On-base plus slugging percentage (OPS) has been the ultimate indicator of runs over the last ten years at a 0.97 R-value, or a near direct relationship with runs scored. This statistic has been criticized as it values on base percentage and slugging percentage equally, when it has been shown that these two values are not equal. However it is eye-opening when two values correlate at this strong of a rate. OPS encompasses two factors: a player’s hit distribution and their selectivity. These are two of the most important facets of offense, and may explain why this statistic holds so much weight. Players like Andrew McCutchen and Troy Tulowitzki, among others, shine in this area, a talent and statistic that put them in prime position as annual MVP candidates. Valuation of this statistic also bodes well for soon-to-be free agent Nelson Cruz, who is 11th in the Major Leagues in OPS thanks to his keen eye and light tower power.

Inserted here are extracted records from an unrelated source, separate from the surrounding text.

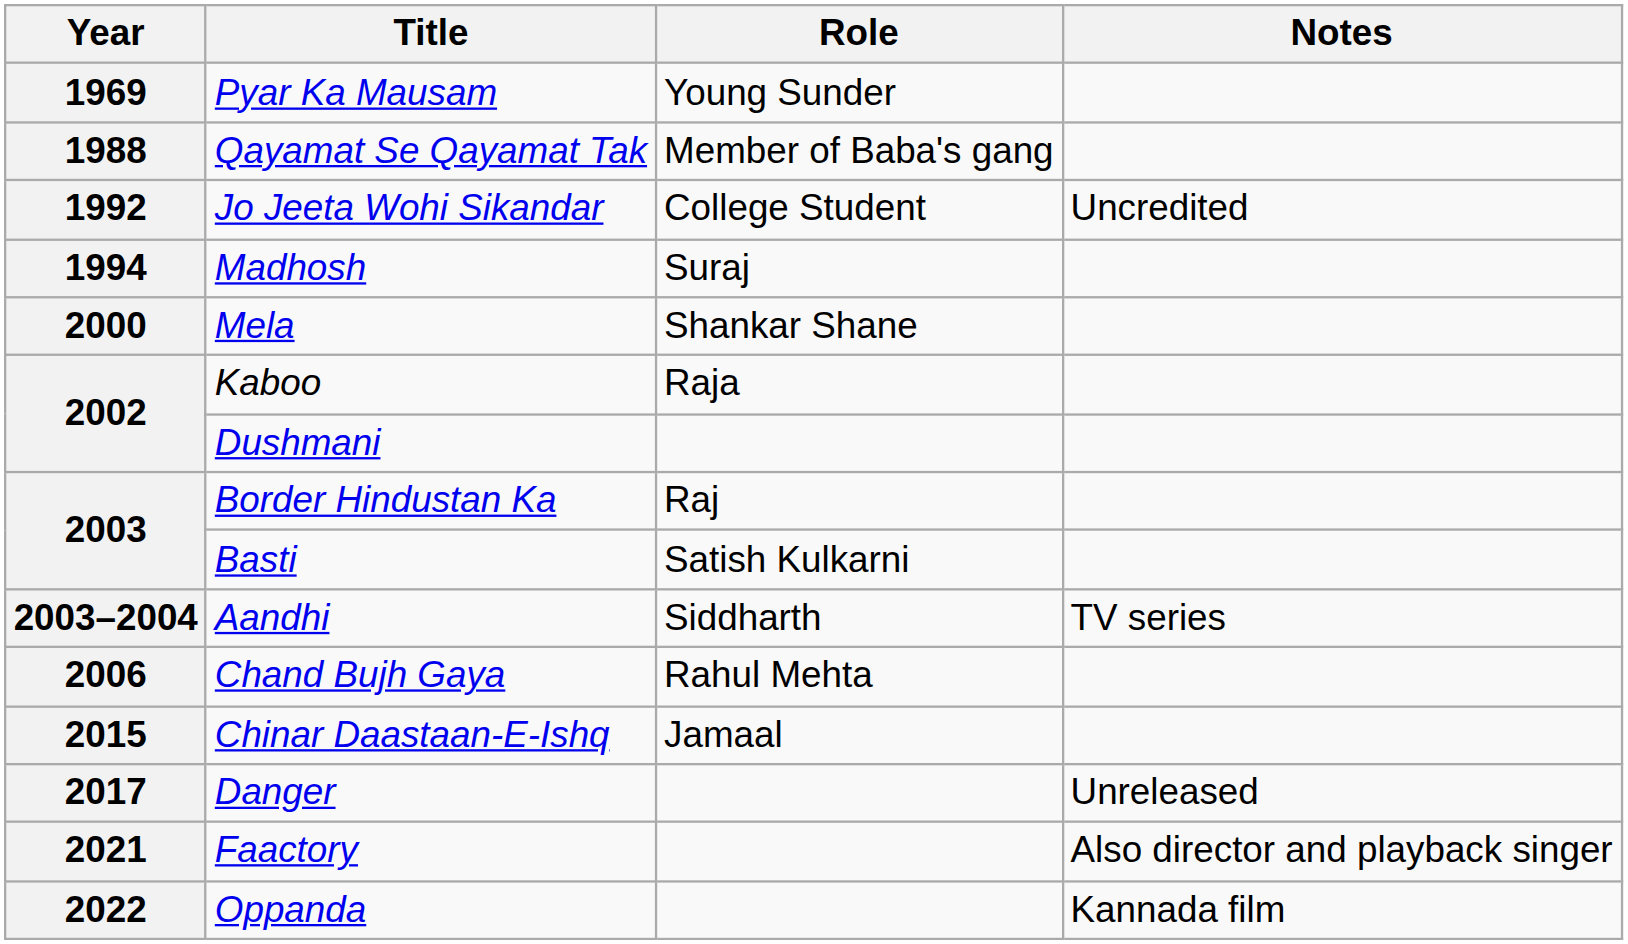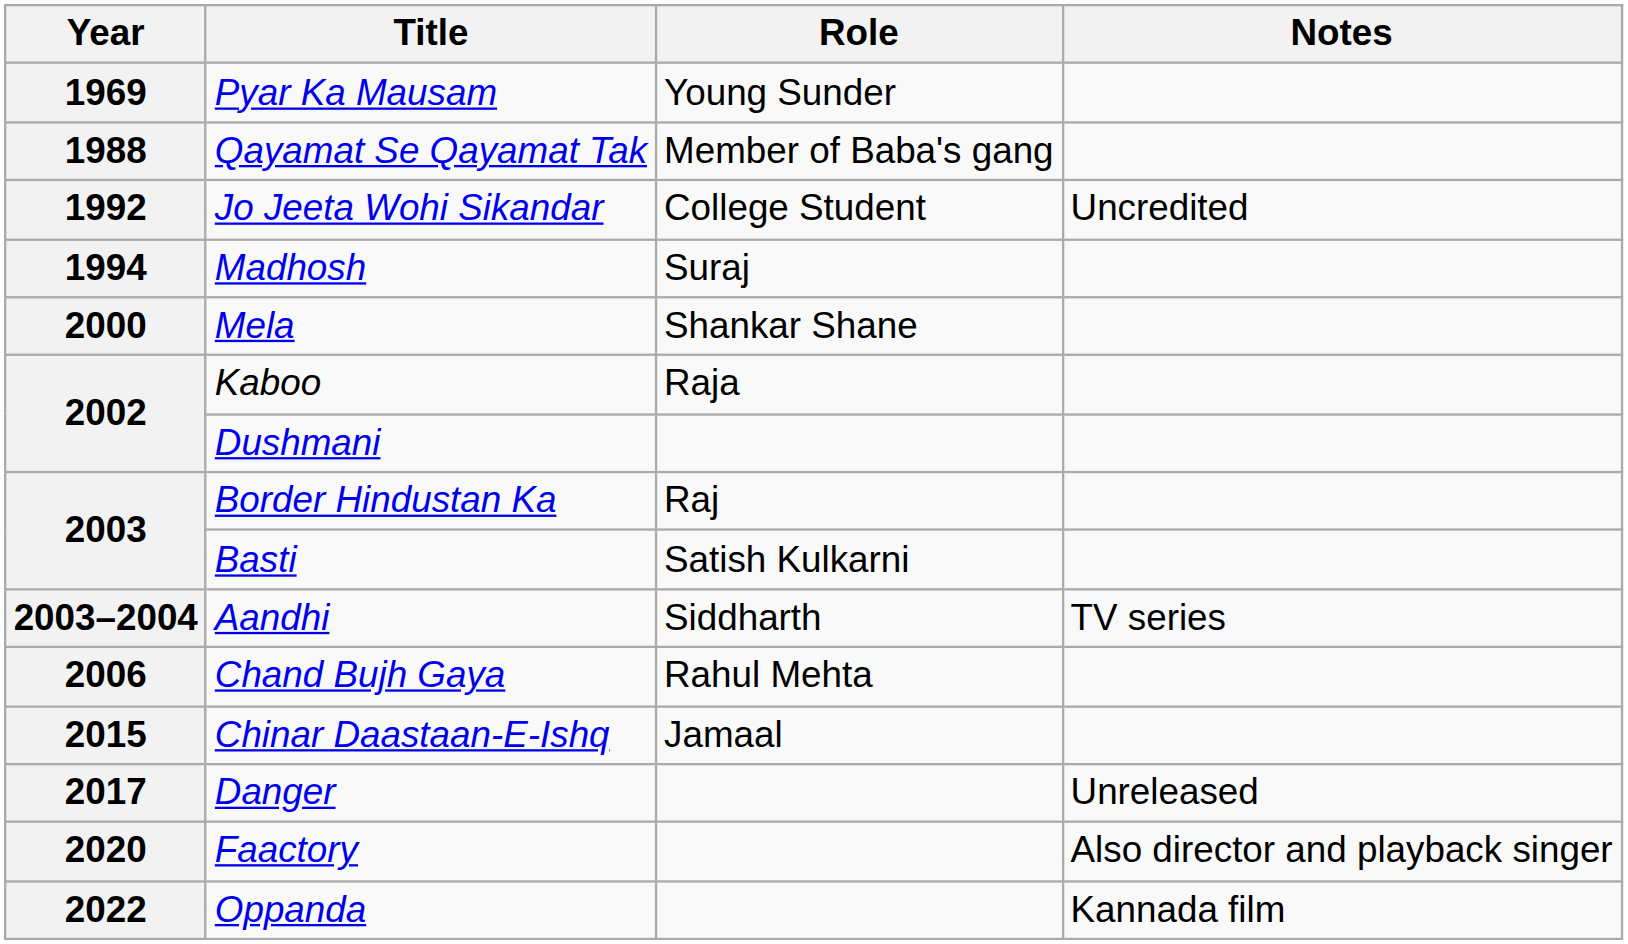Faactory | Year: 2021 -> 2020
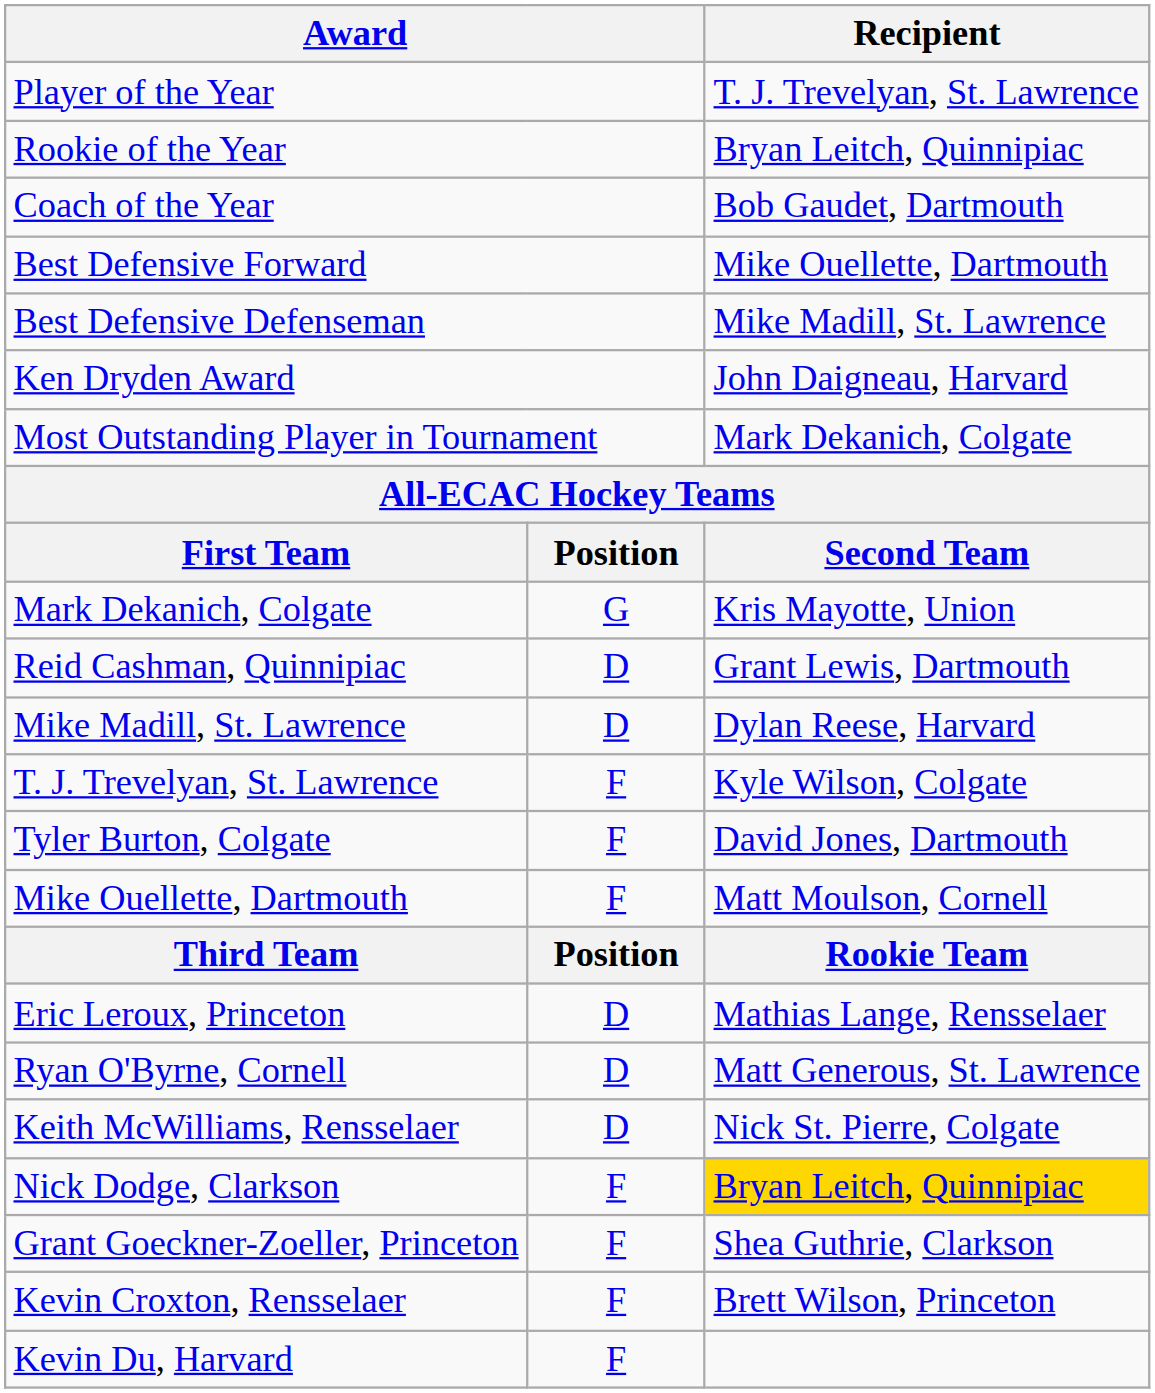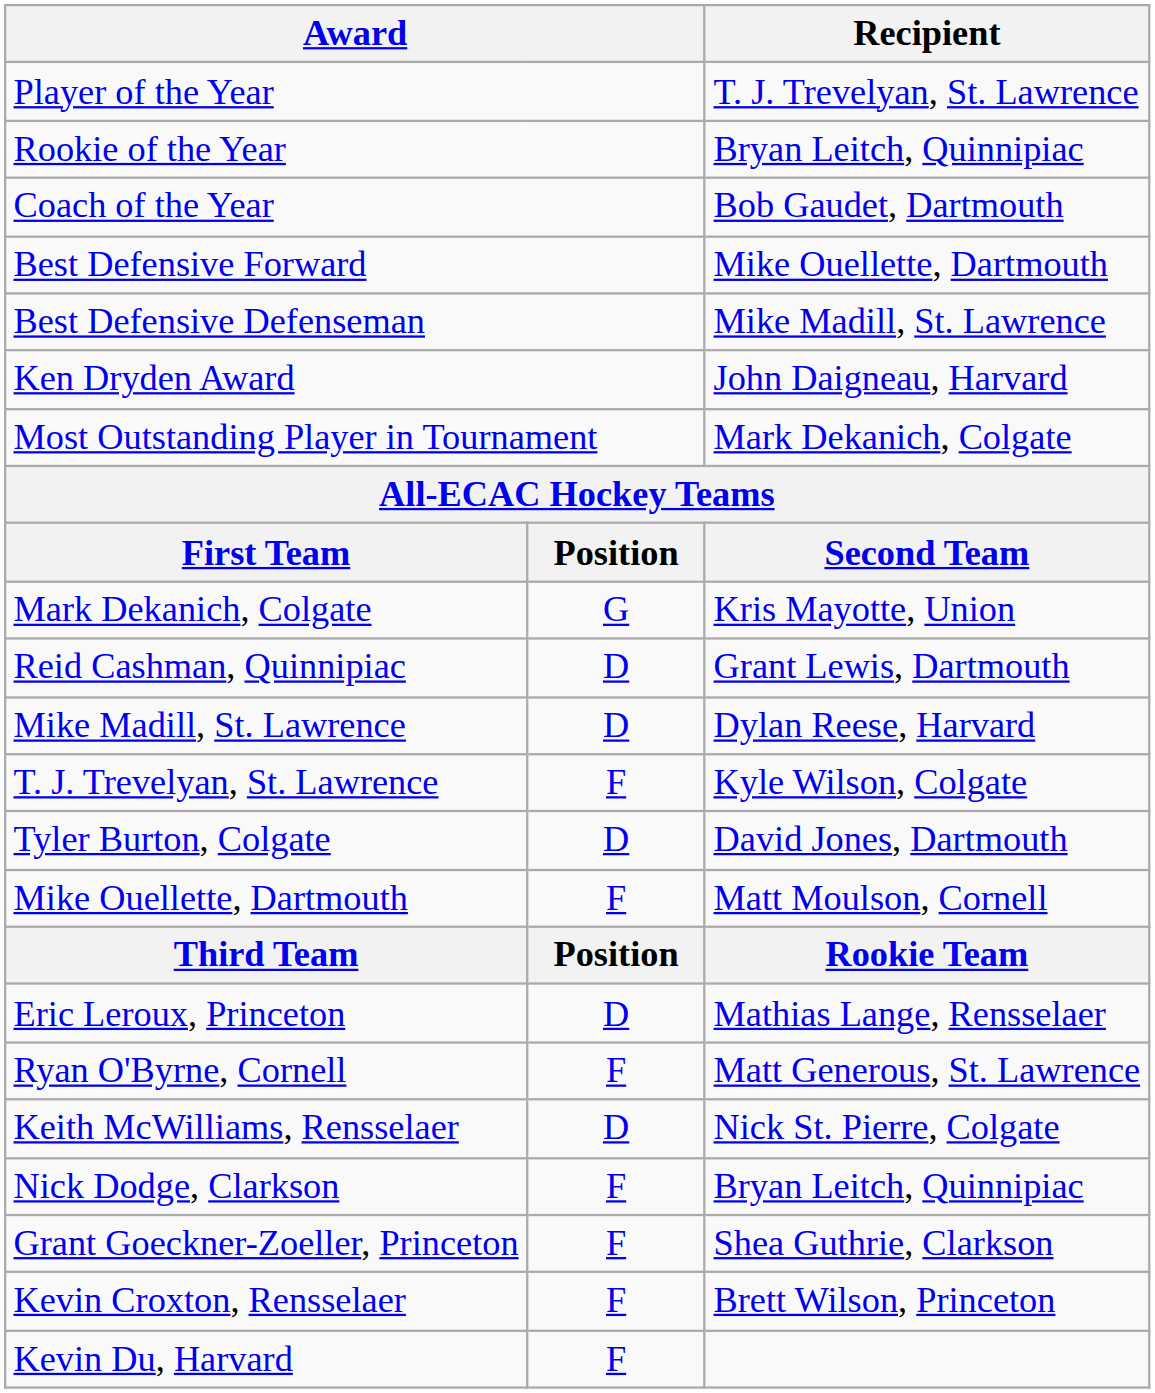Tyler Burton, Colgate | column 2: F -> D
Ryan O'Byrne, Cornell | column 2: D -> F
Nick Dodge, Clarkson | Recipient: gold background -> no background
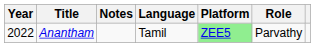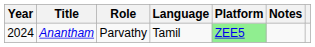columns swapped: Role <-> Notes
Anantham | Year: 2022 -> 2024
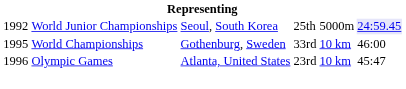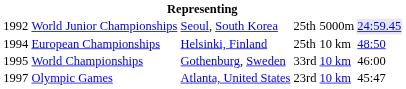+ row: 1994 | European Championships | Helsinki, Finland | 25th | 10 km | 48:50
Olympic Games | column 1: 1996 -> 1997
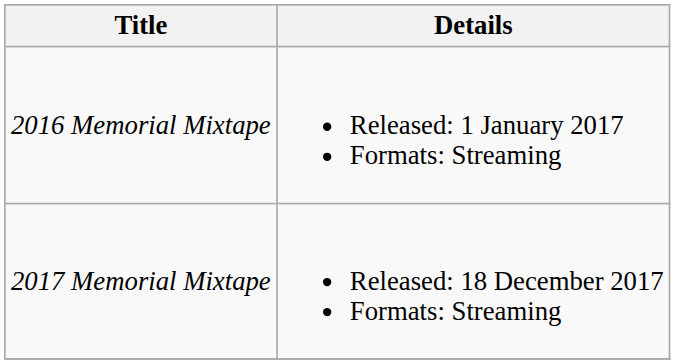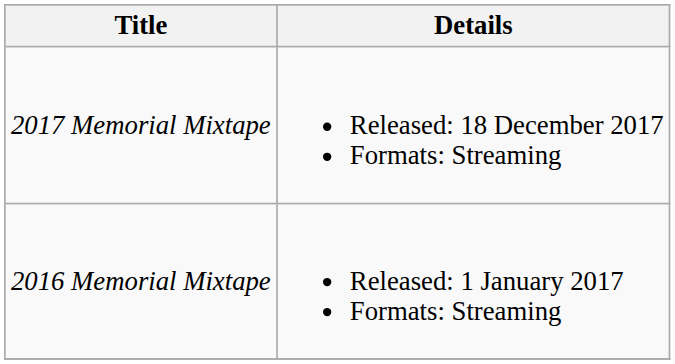rows swapped: 2016 Memorial Mixtape <-> 2017 Memorial Mixtape
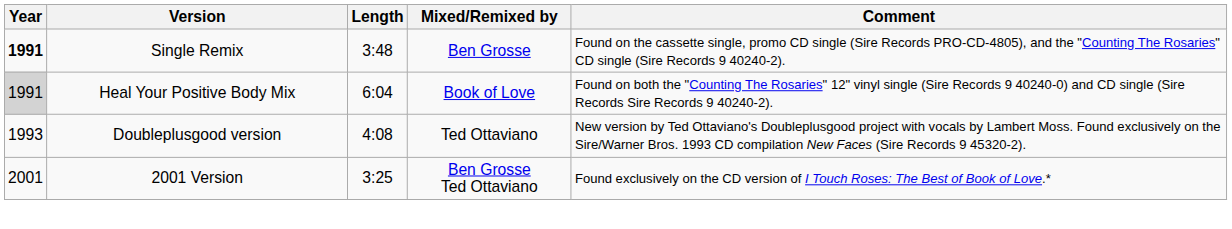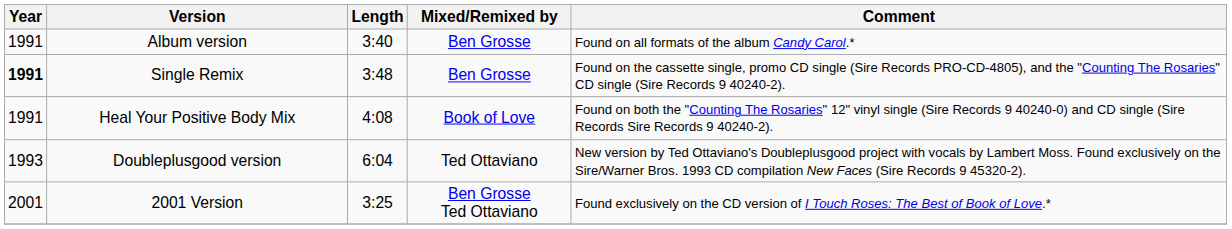+ row: 1991 | Album version | 3:40 | Ben Grosse | Found on all formats of the album Candy Carol.*
Heal Your Positive Body Mix | Year: lightgrey background -> no background
Heal Your Positive Body Mix | Length: 6:04 -> 4:08
Doubleplusgood version | Length: 4:08 -> 6:04
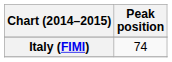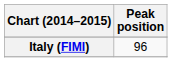Italy (FIMI) | Peak position: 74 -> 96
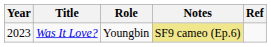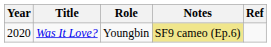Was It Love? | Year: 2023 -> 2020
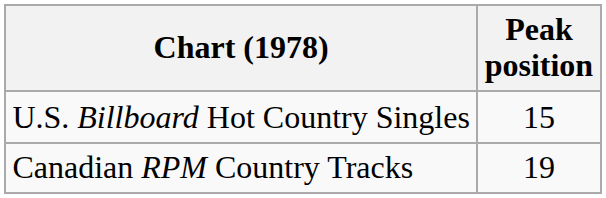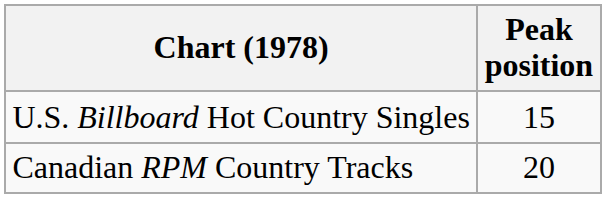Canadian RPM Country Tracks | Peak position: 19 -> 20
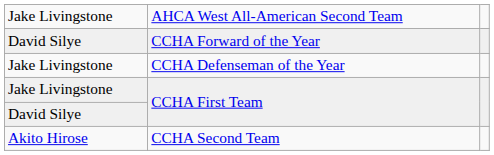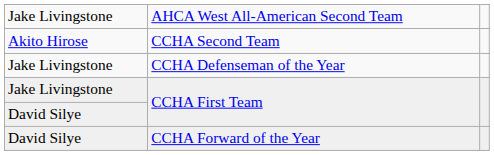rows swapped: CCHA Forward of the Year <-> CCHA Second Team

While imperfections can always be found in studies that rely mainly on correlational data, I have strong faith in this new statistical age of baseball and its potential to innovate what drives a team’s offense. This was but an introductory article, explaining the basis behind many of the ideas being thrown out in baseball commentary today, and my hope is that it gives readers a solid base of statistical terms and their relevance in America’s Pastime. Even this cloud of knowledge can help the most casual fan more accurately judge their favorite team’s activities. It is only scraping the surface of the depth to which baseball can be analyzed in this day and age. While I addressed many different elements of offense, this new statistical wave opens up the possibility for future articles to address pitching statistics or even defense. The potential for statistical research in this field is limitless and can help everyone better understand the game we love.